Perez et al. demonstrated that cells of a human osteoblast-like cell line and MG63 express the three types of opioid receptors (mu, delta, and kappa)20. The effect of opioids on osteoblast proliferation has already been examined in previous studies. Inhibitory effects were observed in cells from human cancellous bone samples 21, while an increase in proliferation occurred in immortalized rat calvaria-derived cells 22. In this study, remifentanil pretreatment followed by hypoxia-reoxygenation promoted osteoblast proliferation. The explanation of this difference can be that the remifentanil and a stress condition such as hypoxia-reoxygenation were not used in previous studies. We also demonstrated that the protective effect of remifentanil on proliferation, maturation and differentiation of osteoblasts was not blocked by naloxone. This result suggests that an opioid-receptor signalling does not mediate this effect. The effects of opioids in reducing ischemia-reperfusion injury have already been examined in nerve and myocardial cells 23, 24, 25.

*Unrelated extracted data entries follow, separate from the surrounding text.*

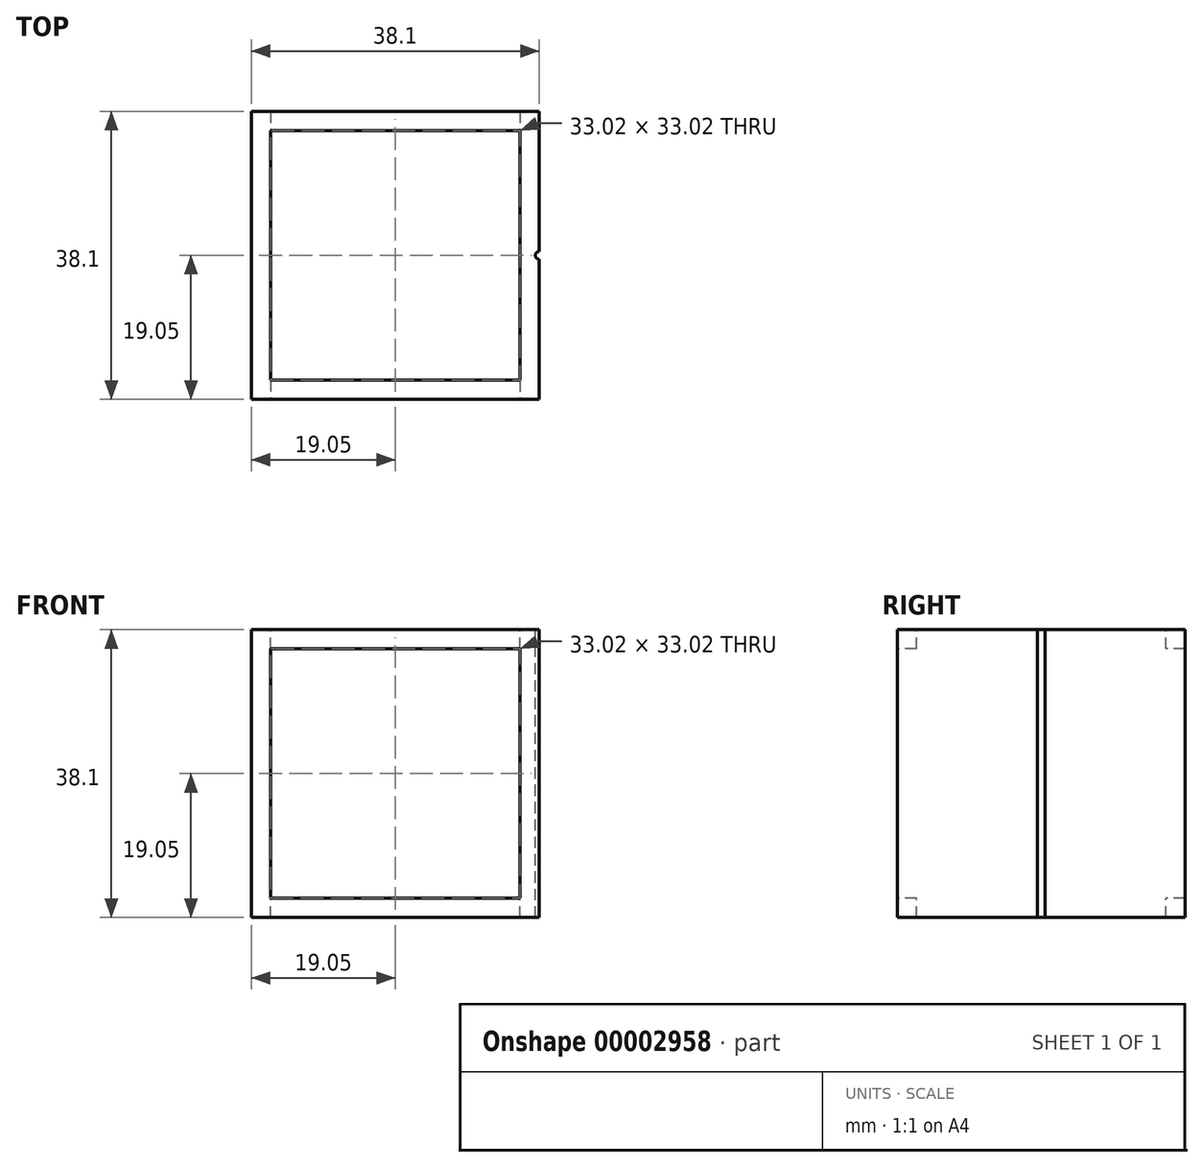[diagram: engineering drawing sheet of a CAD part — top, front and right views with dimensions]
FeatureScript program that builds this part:
annotation { "Feature Type Name" : "Feature", "Feature Type Description" : "" }
export const myFeature = defineFeature(function(context is Context, id is Id, definition is map)
    precondition{}
    {
        {
            var Q0;
            Q0=qCreatedBy(makeId("Front.planeOp"),FACE);
            var sketch = newSketch(context, id + "F0", { "sketchPlane" : qUnion([Q0])});
            skLineSegment(sketch, "E0.rect.bottom", {"start": v(-19.05, -19.05) * mm, "end": v(19.05, -19.05) * mm});
            skLineSegment(sketch, "E0.rect.top", {"start": v(-19.05, 19.05) * mm, "end": v(19.05, 19.05) * mm});
            skLineSegment(sketch, "E0.rect.left", {"start": v(-19.05, -19.05) * mm, "end": v(-19.05, 19.05) * mm});
            skLineSegment(sketch, "E0.rect.right", {"start": v(19.05, -19.05) * mm, "end": v(19.05, 19.05) * mm});
            skPoint(sketch, "E0.rect.middle", {"position": v(0, 0) * mm});
            skSolve(sketch);
        }
        {
            var Q0;
            Q0=makeQuery(id+"F0.imprint","IMPRINT",FACE,{"disambiguationData":[TD([[makeQuery(id+"F0.imprint","IMPRINT",EDGE,{"derivedFrom":sQuery(id+"F0.wireOp",EDGE,"E0.rect.bottom")}),1.0]])]});
            extrude(context, id + "F1", {"entities" : qUnion([Q0]), "depth" : 38.1 * mm});
        }
        {
            var Q0;
            Q0=makeQuery(id+"F1.opExtrude","SWEPT_FACE",FACE,{"disambiguationData":[OSD([sQuery(id+"F0.wireOp",EDGE,"E0.rect.top")])]});
            var sketch = newSketch(context, id + "F2", { "sketchPlane" : qUnion([Q0])});
            skLineSegment(sketch, "E1.0", {"start": v(-16.51, -35.56) * mm, "end": v(-16.51, -2.54) * mm});
            skLineSegment(sketch, "E1.1", {"start": v(-16.51, -35.56) * mm, "end": v(16.5, -35.56) * mm});
            skLineSegment(sketch, "E1.2", {"start": v(16.5, -35.56) * mm, "end": v(16.5, -2.54) * mm});
            skLineSegment(sketch, "E1.3", {"start": v(-16.51, -2.54) * mm, "end": v(16.5, -2.54) * mm});
            skSolve(sketch);
        }
        {
            var Q0;
            Q0=makeQuery(id+"F2.imprint","IMPRINT",FACE,{"disambiguationData":[TD([[makeQuery(id+"F2.imprint","IMPRINT",EDGE,{"derivedFrom":sQuery(id+"F2.wireOp",EDGE,"E1.0")}),-1.0]])]});
            extrude(context, id + "F3", {"entities" : qUnion([Q0]), "operationType" : NewBodyOperationType.REMOVE, "endBound" : BoundingType.THROUGH_ALL, "oppositeDirection" : true, "depth" : 25.4 * mm});
        }
        {
            var Q0;
            Q0=makeQuery(id+"F1.opExtrude","CAP_FACE",FACE,{"disambiguationData":[OSD([sQuery(id+"F0.wireOp",EDGE,"E0.rect.bottom"),sQuery(id+"F0.wireOp",EDGE,"E0.rect.top"),sQuery(id+"F0.wireOp",EDGE,"E0.rect.left"),sQuery(id+"F0.wireOp",EDGE,"E0.rect.right")])],"isStart":false});
            var sketch = newSketch(context, id + "F4", { "sketchPlane" : qUnion([Q0])});
            skLineSegment(sketch, "E2.0", {"start": v(-16.51, 16.51) * mm, "end": v(16.5, 16.51) * mm});
            skLineSegment(sketch, "E2.1", {"start": v(-16.5, -16.51) * mm, "end": v(-16.51, 16.51) * mm});
            skLineSegment(sketch, "E2.2", {"start": v(-16.5, -16.51) * mm, "end": v(16.51, -16.51) * mm});
            skLineSegment(sketch, "E2.3", {"start": v(16.51, -16.51) * mm, "end": v(16.5, 16.51) * mm});
            skSolve(sketch);
        }
        {
            var Q0;
            Q0=makeQuery(id+"F4.imprint","IMPRINT",FACE,{"disambiguationData":[TD([[makeQuery(id+"F4.imprint","IMPRINT",EDGE,{"derivedFrom":sQuery(id+"F4.wireOp",EDGE,"E2.0")}),-1.0]])]});
            extrude(context, id + "F5", {"entities" : qUnion([Q0]), "operationType" : NewBodyOperationType.REMOVE, "endBound" : BoundingType.THROUGH_ALL, "oppositeDirection" : true, "depth" : 25.4 * mm});
        }
        {
            var Q0;
            Q0=makeQuery(id+"F1.opExtrude","SWEPT_FACE",FACE,{"disambiguationData":[OSD([sQuery(id+"F0.wireOp",EDGE,"E0.rect.top")])]});
            var sketch = newSketch(context, id + "F6", { "sketchPlane" : qUnion([Q0])});
            skArc(sketch, "E3", {"start": v(19.05, -18.54) * mm, "mid": v(18.54, -19.05) * mm, "end": v(19.05, -19.56) * mm});
            skPoint(sketch, "E4", {"position": v(19.05, -18.54) * mm});
            skPoint(sketch, "E5", {"position": v(19.05, -19.56) * mm});
            skSolve(sketch);
        }
        {
            var Q0;
            {var subQ1=sQuery(id+"F6.wireOp",EDGE,"E3");Q0=makeQuery(id+"F6.imprint","IMPRINT",FACE,{"disambiguationData":[TD([[makeQuery(id+"F6.imprint","IMPRINT",EDGE,{"derivedFrom":subQ1}),1.0]])]});}
            extrude(context, id + "F7", {"entities" : qUnion([Q0]), "operationType" : NewBodyOperationType.REMOVE, "endBound" : BoundingType.THROUGH_ALL, "oppositeDirection" : true, "depth" : 25.4 * mm});
        }
    });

Remifentanil has unique pharmacokinetic advantages over other opioids, such as morphine and fentanyl, as it can be given perioperatively at very high doses without complications, such as ventilatory depression and prolonged sedation 26. Although remifentanil is predominantly a mu agonist, its preconditioning effect has been studied most extensively in cells from heart tissue, which have mu, delta and kappa opioid receptors 27, 28. In a septic mouse model, the protective effect of remifentanil against sepsis has also been demonstrated and found to be associated with the inhibition of inflammatory response and reactive oxygen species generation 7.

In this study, we document that remifentanil pretreatment has a beneficial influence on osteoblasts under hypoxia-reoxygenation conditions. Since hypoxia-reoxygenation induced cell damage in vitro usually reflects ischemia-reperfusion injury in vivo 29, 30, these findings suggest that remifentanil could reduce ischemia-reperfusion injury during the bone healing process. However, these positive effects were observed in osteoblasts, so in vivo and clinical trials would be needed to establish whether there is a viable therapeutic role for remifentanil.

5. Conclusion

This study shows that remifentanil pretreatment increases the osteoblast proliferation rate and stimulates the expression of BMP-2, osteocalcin, Akt, type I collagen, osterix, TGF-β1, HIF-1α, and RUNX-2, which are associated with the proliferation and differentiation of osteoblasts in hypoxia-reoxygenation injury. No functional studies were performed to investigate the effects of remifentanil on the bone healing process. Therefore, although the findings of this study are limited to an in vitro interpretation, we suggest that remifentanil may have a beneficial effect in the recovery from bone stress injury.

Acknowledgments

This study was supported by Biomedical Research Institute Grant (2011-14), Pusan National University Hospital.